The central government would like nothing better than to rid itself of its public housing organ, UR, which is actually a semi-public corporation but bleeds so much money that the government constantly has to prop it up. Recently, the government committee tasked by the new ruling party to screen budget requests by the overstuffed bureaucracy took aim at UR, and for good reason. The public housing organ has attracted all sorts of superfluous amakudari (“descent from heaven,” or offices/agencies that basically exist just to give work to retired bureaucrats) projects that should be excised posthaste. And, in fact, UR should probably be privatized, but before the government does that it should first study why UR is so popular and try to figure out a way of retaining those features through law.
A recent letter to the Asahi Shimbun neatly sums up UR’s appeal. The letter was written by a 47-year-old zainichi, or permanent resident of Japan of Korean background (technically tokubetsu eijusha). For sure, this man has lived his whole life in Japan and likely only speaks Japanese. Why he has elected not to become a Japanese national is his business, but there are reasons that we won’t go into here. In any case, as he points out in the letter, if UR is privatized he will be at a great disadvantage.

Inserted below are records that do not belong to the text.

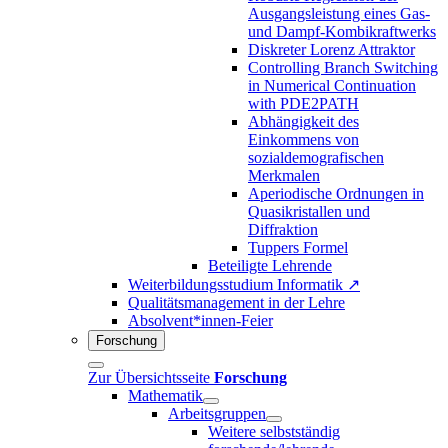
Ausgangsleistung eines Gas-
und Dampf-Kombikraftwerks
Diskreter Lorenz Attraktor
Controlling Branch Switching
in Numerical Continuation
with PDE2PATH
Abhängigkeit des
Einkommens von
sozialdemografischen
Merkmalen
Aperiodische Ordnungen in
Quasikristallen und
Diffraktion
Tuppers Formel
Beteiligte Lehrende
Weiterbildungsstudium Informatik ↗
Qualitätsmanagement in der Lehre
Absolvent*innen-Feier
Forschung
Zur Übersichtsseite
Forschung
Mathematik
Arbeitsgruppen
Weitere selbstständig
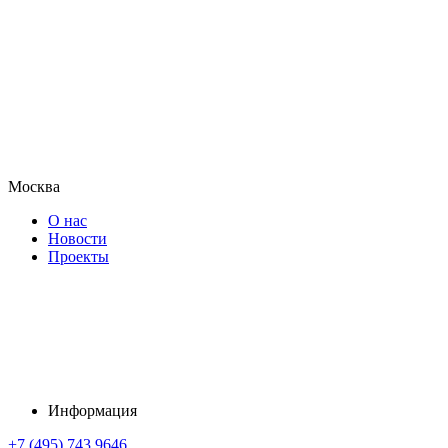
Москва
О нас
Новости
Проекты
Информация
+7 (495) 743 9646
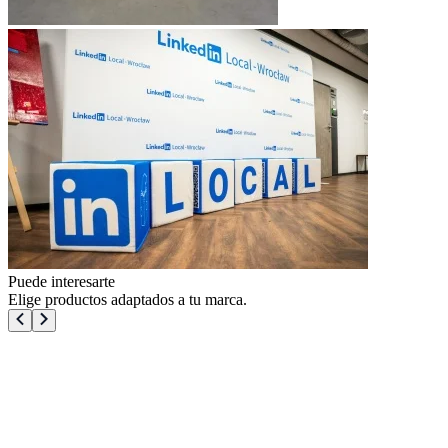
Puede interesarte
Elige productos adaptados a tu marca.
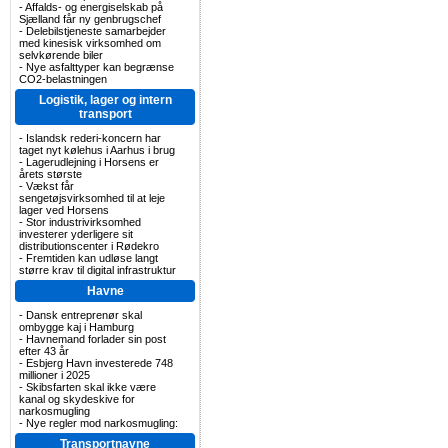
-
Affalds- og energiselskab på
Sjælland får ny genbrugschef
-
Delebilstjeneste samarbejder
med kinesisk virksomhed om
selvkørende biler
-
Nye asfalttyper kan begrænse
CO2-belastningen
Logistik, lager og intern
transport
-
Islandsk rederi-koncern har
taget nyt kølehus i Aarhus i brug
-
Lagerudlejning i Horsens er
årets største
-
Vækst får
sengetøjsvirksomhed til at leje
lager ved Horsens
-
Stor industrivirksomhed
investerer yderligere sit
distributionscenter i Rødekro
-
Fremtiden kan udløse langt
større krav til digital infrastruktur
Havne
-
Dansk entreprenør skal
ombygge kaj i Hamburg
-
Havnemand forlader sin post
efter 43 år
-
Esbjerg Havn investerede 748
millioner i 2025
-
Skibsfarten skal ikke være
kanal og skydeskive for
narkosmugling
-
Nye regler mod narkosmugling:
Transportnavne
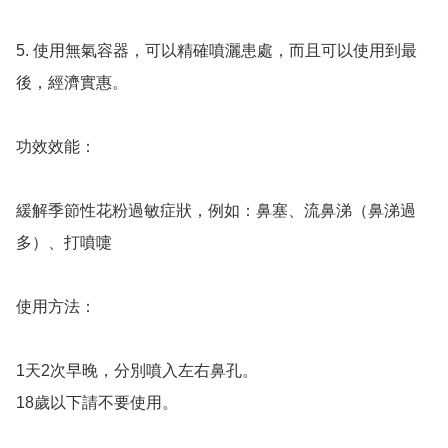
5. 使用無氣容器，可以精確噴灑患處，而且可以使用到最
後，經濟實惠。

功效效能：

緩解季節性花粉過敏症狀，例如：鼻塞、流鼻涕（鼻涕過
多）、打噴嚏

使用方法：

1天2次早晚，分別噴入左右鼻孔。

18歲以下請不要使用。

UR does not require guarantors the way private landlords do. Foreign nationals, including zainichi, can effectively be shut out of private rentals even though doing so is illegal. Landlords can do it by indirect means, though, such as through the guarantor system. Almost all require that a guarantor be a Japanese national and related to the potential renter.
Without UR apartments, zainichi renters have to hire a gurantor company, which charges a lot of money to be a guarantor. The letter writer is afraid that if UR goes private, or if it sells all its 770,000 units to private real estate companies, there will be nowhere for him to turn. It’s not fiscally rational to say the government should not privatize UR, but it should at least prevent the sort of housing discrimination that the guarantor system makes possible if it does privative UR.